What I can say is that since March I've been on an international across industry COVID safety body, initially looking at the risk of transit passengers in terminals. Since then the scope has changed and increased. Within the company I am trying to make sure that SOPs are adapted to COVID. So I do know more than many.

What I can say is that HEPA filters are pretty effective, but there are other factors.

The three big things are:

1. Community rates in the passengers (quite hard to know) If you are flying between two ports with low rates and few transfer pax, then in theory there is very little risk. NB: Quick tests as part of the security process would really help here, because they do pick up the vast majority of people with a high enough viral load to infect someone. They've managed it in Rome, but clearly there's practical issues.

2. Length of sector, the infection rate greatly increases as sector times increase.
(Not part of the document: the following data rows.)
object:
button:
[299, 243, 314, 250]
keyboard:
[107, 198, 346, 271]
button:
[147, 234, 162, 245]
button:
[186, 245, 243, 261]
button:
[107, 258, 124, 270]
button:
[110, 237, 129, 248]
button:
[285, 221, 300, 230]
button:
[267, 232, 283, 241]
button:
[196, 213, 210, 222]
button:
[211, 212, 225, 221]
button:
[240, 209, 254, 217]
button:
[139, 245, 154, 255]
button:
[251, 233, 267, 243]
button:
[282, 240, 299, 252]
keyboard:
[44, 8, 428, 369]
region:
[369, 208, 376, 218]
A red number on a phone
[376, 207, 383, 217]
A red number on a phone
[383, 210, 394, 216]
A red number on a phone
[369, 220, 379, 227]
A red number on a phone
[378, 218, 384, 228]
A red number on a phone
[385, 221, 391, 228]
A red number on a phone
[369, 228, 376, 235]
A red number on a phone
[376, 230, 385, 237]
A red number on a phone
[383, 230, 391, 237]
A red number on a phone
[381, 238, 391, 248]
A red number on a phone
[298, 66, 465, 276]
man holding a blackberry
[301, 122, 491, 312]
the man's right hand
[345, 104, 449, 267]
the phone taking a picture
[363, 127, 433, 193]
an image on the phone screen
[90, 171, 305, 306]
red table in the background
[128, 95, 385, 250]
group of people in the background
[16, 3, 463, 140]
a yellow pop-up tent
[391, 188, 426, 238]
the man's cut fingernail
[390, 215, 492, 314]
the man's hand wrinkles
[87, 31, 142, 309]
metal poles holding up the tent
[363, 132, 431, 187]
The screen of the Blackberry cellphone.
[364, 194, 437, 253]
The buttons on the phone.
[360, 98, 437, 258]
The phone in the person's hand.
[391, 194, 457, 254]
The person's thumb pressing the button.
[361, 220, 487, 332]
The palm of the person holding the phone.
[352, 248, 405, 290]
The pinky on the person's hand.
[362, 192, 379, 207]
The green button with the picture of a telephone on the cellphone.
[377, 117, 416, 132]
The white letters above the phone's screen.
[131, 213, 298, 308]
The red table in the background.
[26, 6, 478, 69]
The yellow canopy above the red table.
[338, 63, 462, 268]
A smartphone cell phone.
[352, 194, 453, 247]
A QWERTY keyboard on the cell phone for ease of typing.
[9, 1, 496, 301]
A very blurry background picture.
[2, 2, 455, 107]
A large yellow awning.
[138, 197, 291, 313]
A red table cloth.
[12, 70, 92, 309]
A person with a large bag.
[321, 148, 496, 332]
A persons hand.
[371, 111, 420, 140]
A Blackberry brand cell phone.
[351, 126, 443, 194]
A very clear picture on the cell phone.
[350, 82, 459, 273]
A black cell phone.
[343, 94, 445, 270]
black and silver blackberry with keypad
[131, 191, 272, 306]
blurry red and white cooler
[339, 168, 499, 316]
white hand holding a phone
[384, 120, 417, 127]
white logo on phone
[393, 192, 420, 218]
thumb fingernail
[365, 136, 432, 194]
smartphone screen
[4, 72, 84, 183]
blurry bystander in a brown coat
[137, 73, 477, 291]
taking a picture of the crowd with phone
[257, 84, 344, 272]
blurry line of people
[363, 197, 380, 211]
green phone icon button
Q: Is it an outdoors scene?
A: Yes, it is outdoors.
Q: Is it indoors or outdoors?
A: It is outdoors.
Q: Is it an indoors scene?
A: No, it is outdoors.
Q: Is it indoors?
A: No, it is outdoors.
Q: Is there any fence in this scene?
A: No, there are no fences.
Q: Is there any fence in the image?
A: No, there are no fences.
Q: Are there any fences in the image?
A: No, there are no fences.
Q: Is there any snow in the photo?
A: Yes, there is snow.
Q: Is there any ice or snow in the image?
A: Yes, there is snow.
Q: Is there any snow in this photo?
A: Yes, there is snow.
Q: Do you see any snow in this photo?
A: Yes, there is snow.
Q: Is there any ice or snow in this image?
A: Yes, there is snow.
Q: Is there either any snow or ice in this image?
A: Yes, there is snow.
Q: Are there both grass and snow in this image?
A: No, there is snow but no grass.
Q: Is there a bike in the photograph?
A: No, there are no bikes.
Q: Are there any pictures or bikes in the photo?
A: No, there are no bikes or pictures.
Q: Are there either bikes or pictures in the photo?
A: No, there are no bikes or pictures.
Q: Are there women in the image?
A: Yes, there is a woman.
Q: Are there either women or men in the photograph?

The latest I've seen was something like add 3 hours and the risk doubles.

3. Air replacement frequency: In theory cabin air is replaced 10-15 times more frequently than a building at ground level. That means you can be closer to someone with less risk than on the ground. Air replacement frequency actually can vary quite a bit proportionately based on a whole heap of factors.

For crew the risk of catching COVID from pax is lowered by air circulation flowing down. Conversely that increases crew to pax transmission. Masks help but really you need medical grade P2 or higher.

Touch transmission looks to be less of a problem than feared and swab samples haven't found any on cabin surfaces, not that I'm aware of anyway.

So if you're a passenger flying to NZ via DXB from Europe or Africa, then you're facing high community rates and very long sectors, putting you right at the top of the risk range.

I think a big risk for air transport are border rules dampening demand. Health will become a prerequisite to international travel and old school style medical checks (remember when vaccines were an entry requirement for many nations?). Add an expensive fitness tests (e.g. private negative test of x type within y hours - all different of course) and you begin to price people out.